Amuda or Amouda (Arabic: عامودا‎‎ 'Āmūdā, Kurdish: Amûdê‎) is a town in Al Hasakah Governorate) in northeastern Syria close to the border with Turkey. Amuda has a mostly Kurdish population with also a significant Assyrian presence. As a preliminary result of the ongoing Syrian Civil War, Amuda today is situated in Jazira Canton within the autonomous Federation of Northern Syria – Rojava framework.

Two tells exist in the area; the first is inside Amuda itself and the second exist on the Turkish side of the borders 3 kilometers north of the city. In older literature and some modern one, the tell inside Amuda is named tell Amuda; however, the actual name of it, according to locals, is tell Shermola while the tell on the Turkish side is the real tell Amuda which had its name changed by the Turkish authorities to tell Kemaliya.

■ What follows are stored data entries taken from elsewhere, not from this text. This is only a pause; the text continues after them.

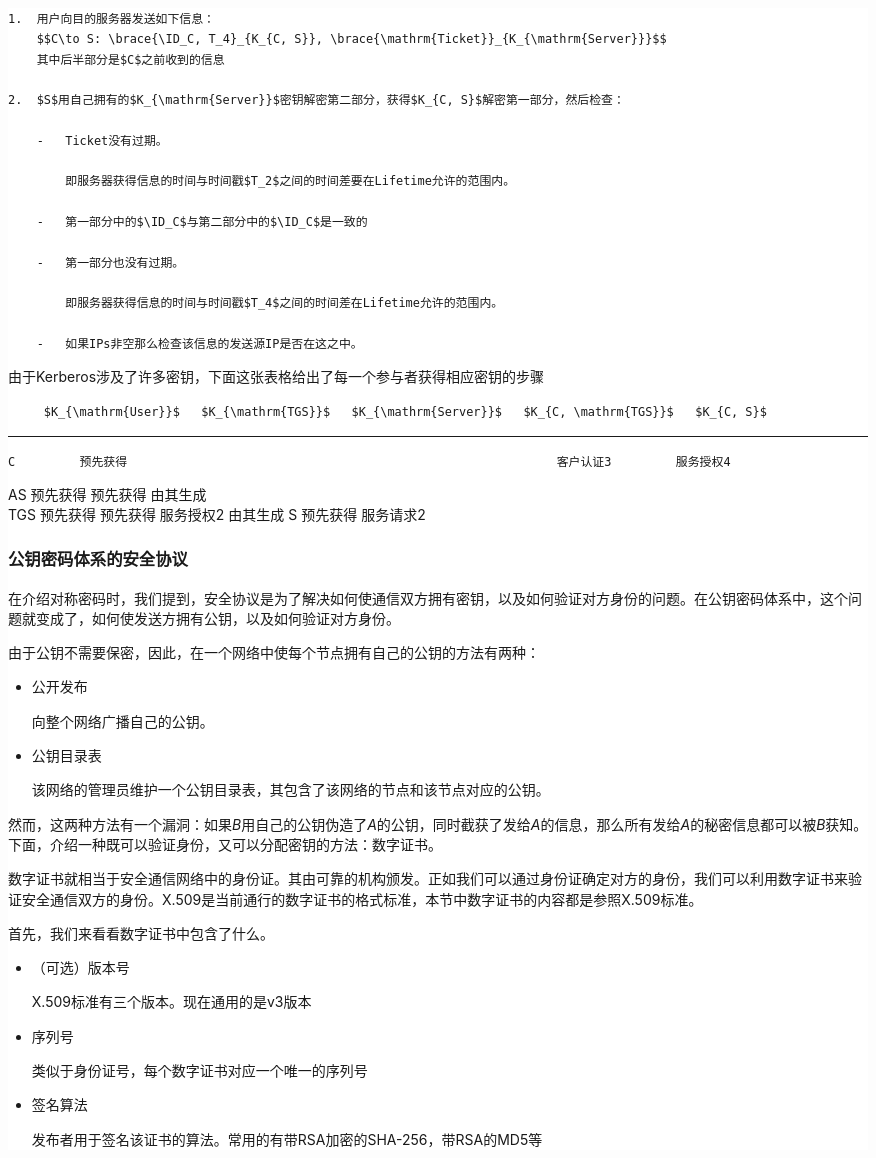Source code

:     1.  用户向目的服务器发送如下信息：
        $$C\to S: \brace{\ID_C, T_4}_{K_{C, S}}, \brace{\mathrm{Ticket}}_{K_{\mathrm{Server}}}$$
        其中后半部分是$C$之前收到的信息

    2.  $S$用自己拥有的$K_{\mathrm{Server}}$密钥解密第二部分，获得$K_{C, S}$解密第一部分，然后检查：

        -   Ticket没有过期。

            即服务器获得信息的时间与时间戳$T_2$之间的时间差要在Lifetime允许的范围内。

        -   第一部分中的$\ID_C$与第二部分中的$\ID_C$是一致的

        -   第一部分也没有过期。

            即服务器获得信息的时间与时间戳$T_4$之间的时间差在Lifetime允许的范围内。

        -   如果IPs非空那么检查该信息的发送源IP是否在这之中。

由于Kerberos涉及了许多密钥，下面这张表格给出了每一个参与者获得相应密钥的步骤

         $K_{\mathrm{User}}$   $K_{\mathrm{TGS}}$   $K_{\mathrm{Server}}$   $K_{C, \mathrm{TGS}}$   $K_{C, S}$
  ----- --------------------- -------------------- ----------------------- ----------------------- ------------
    C         预先获得                                                            客户认证3         服务授权4
   AS         预先获得              预先获得                                      由其生成         
   TGS                              预先获得              预先获得                服务授权2          由其生成
    S                                                     预先获得                                  服务请求2

### 公钥密码体系的安全协议

在介绍对称密码时，我们提到，安全协议是为了解决如何使通信双方拥有密钥，以及如何验证对方身份的问题。在公钥密码体系中，这个问题就变成了，如何使发送方拥有公钥，以及如何验证对方身份。

由于公钥不需要保密，因此，在一个网络中使每个节点拥有自己的公钥的方法有两种：

-   公开发布

    向整个网络广播自己的公钥。

-   公钥目录表

    该网络的管理员维护一个公钥目录表，其包含了该网络的节点和该节点对应的公钥。

然而，这两种方法有一个漏洞：如果$B$用自己的公钥伪造了$A$的公钥，同时截获了发给$A$的信息，那么所有发给$A$的秘密信息都可以被$B$获知。下面，介绍一种既可以验证身份，又可以分配密钥的方法：数字证书。

数字证书就相当于安全通信网络中的身份证。其由可靠的机构颁发。正如我们可以通过身份证确定对方的身份，我们可以利用数字证书来验证安全通信双方的身份。X.509是当前通行的数字证书的格式标准，本节中数字证书的内容都是参照X.509标准。

首先，我们来看看数字证书中包含了什么。

-   （可选）版本号

    X.509标准有三个版本。现在通用的是v3版本

-   序列号

    类似于身份证号，每个数字证书对应一个唯一的序列号

-   签名算法

    发布者用于签名该证书的算法。常用的有带RSA加密的SHA-256，带RSA的MD5等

Tell Shermola revealed evidence for a limited occupation dating to the third millennium BC.

Archaeological evidence from Shermola dating to the middle Assyrian period reveal that the city was inhabited by Assyrians as early as the reign of Shalmaneser I (1250 BC).

Shermola is identified by Elisabeth Wagner-Durand and Jeanne Marie Aynard with the Assyrian city of Kulishinas (Kulišinaš). This identification is based on tablets written in Kulishinas discovered and sold to museums by a dealer who claimed that they were taken from Shermola; hence, the identification is not certain although Shermola being a middle Assyrian city is confirmed by archaeology.

The demographics of this area saw a huge shift in the early part of the 20th century. At the onset of the 20th century, Kurds cooperated with Ottoman authorities in the massacres against Armenian and Assyrian Christians in Upper Mesopotamia and were in return granted their land as a reward. Kurds were responsible for most of the atrocities against Assyrians, and Kurdish expansion happened at the expense of Assyrians.